Looking ahead to the winter, Mr Jones is pleased to have 300 big bales of silage and 150 bales of hay. There is also the prospect of a reasonable second cut of silage in late August. He has also bought barley straw forward for £55/t, or about £8/t less than current quotes.

He reckons he will need as much fodder as he can get because away wintering will be hard to find and expensive. He also wants to winter as many ewe lambs as possible because he believes there will be good demand from restocking farms next year.

This means he will buy no replacement breeding ewes to offset the heavier than usual flock cull two months ago, and his 248 ewe lambs will run through this winter without going to the tup.

With no recent sales of stock and bills to pay, Mr Jones has been contract baling for neighbouring farms. He has also spread the second half of last winters muck from the cattle and sheep sheds, which he could not do earlier because of the wet spring.

About £80 was spent turning one particularly wet area into a stream filled pond. The spoil has raised the surface of the surrounding area, so it should now be fit for grazing all year.

As he comes to the end of his two-year stint as a farmers weeklys Management Matters farm, Mr Jones is struggling to stay optimistic in the face of apparent government indifference to the farming industry.
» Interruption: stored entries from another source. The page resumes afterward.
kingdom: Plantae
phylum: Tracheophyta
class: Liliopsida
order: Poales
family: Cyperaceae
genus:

"I feel like a mole, blindly digging like hell in the dark and with no idea where I am going," he says.

Selling breeding sheep this autumn is an immediate concern for Ceiriog Jones – but he also lacks confidence for his long-term future in farming.

FARMFACTS

&#8226 An 81ha (200 acre) farm in north Wales owned and run by Ceiriog Jones and his wife Mair who are also tenants on a further 18ha (44 acres). There is 10ha (25 acres) on an 11-month let.

&#8226 Most land is steep, classified as severely disadvantaged. It carries 600 Builth Wells-type Beulah ewes, 250 ewe lambs and 60 spring and summer calving suckler cows.

&#8226 Older ewes not breeding replacements are put to Bluefaced Leicester tups to produce Welsh Mules for sale as ewe lambs or yearlings. Bull calves, once finished on farm, now planned to be sold on green CIDs.

&#8226 Mr Jones was a Welsh Sheep Strategy scholarship winner in 1998. The farm is one of three in Wales selected for an MLC co-ordinated technology transfer project.